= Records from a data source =

###

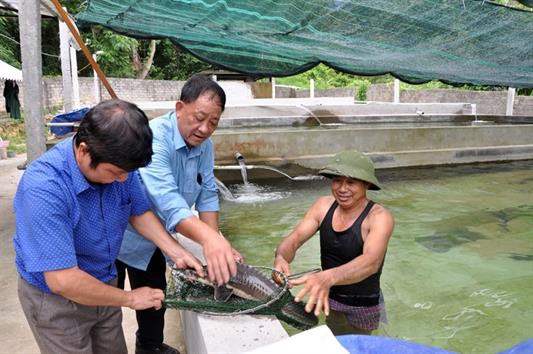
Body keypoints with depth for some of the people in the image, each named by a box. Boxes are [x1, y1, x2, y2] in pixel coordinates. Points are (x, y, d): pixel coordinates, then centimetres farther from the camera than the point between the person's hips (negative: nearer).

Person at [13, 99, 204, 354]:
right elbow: (62, 281, -32)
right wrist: (130, 299, -20)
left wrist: (176, 252, -11)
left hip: (104, 286, 5)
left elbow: (139, 213, 1)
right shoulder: (43, 188, -33)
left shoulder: (116, 162, -16)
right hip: (56, 298, -5)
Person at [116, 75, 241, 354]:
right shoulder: (153, 138, -34)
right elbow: (166, 200, -48)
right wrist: (207, 237, -62)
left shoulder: (204, 144, -10)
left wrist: (216, 244, -17)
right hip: (118, 236, -7)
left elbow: (207, 194, -7)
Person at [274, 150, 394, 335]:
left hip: (362, 307, -4)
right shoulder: (324, 205, -10)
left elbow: (371, 261, -40)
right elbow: (294, 239, -15)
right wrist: (281, 258, -39)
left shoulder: (379, 217, -24)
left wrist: (327, 278, -58)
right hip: (329, 298, 4)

###

= Action item =
Rename each "wrist" in the records above to "hand" and reproduce them with nothing else altered. Omit the pictures from your answer.

= Solution to the problem =
Body keypoints with depth for some of the people in the image, each named by a box. Boxes are [x1, y1, x2, y2] in pixel coordinates. Points are (x, y, d): pixel coordinates, then centimetres farther from the camera than the point between the person's hips (negative: nearer).

Person at [13, 99, 204, 354]:
right elbow: (62, 281, -32)
right hand: (130, 299, -20)
left hand: (176, 252, -11)
left hip: (104, 286, 5)
left elbow: (139, 213, 1)
right shoulder: (43, 188, -33)
left shoulder: (116, 162, -16)
right hip: (56, 298, -5)
Person at [116, 75, 241, 354]:
right shoulder: (153, 138, -34)
right elbow: (166, 200, -48)
right hand: (207, 237, -62)
left shoulder: (204, 144, -10)
left hand: (216, 244, -17)
right hip: (118, 236, -7)
left elbow: (207, 194, -7)
Person at [274, 150, 394, 335]:
left hip: (362, 307, -4)
right shoulder: (324, 205, -10)
left elbow: (371, 261, -40)
right elbow: (294, 239, -15)
right hand: (281, 258, -39)
left shoulder: (379, 217, -24)
left hand: (327, 278, -58)
right hip: (329, 298, 4)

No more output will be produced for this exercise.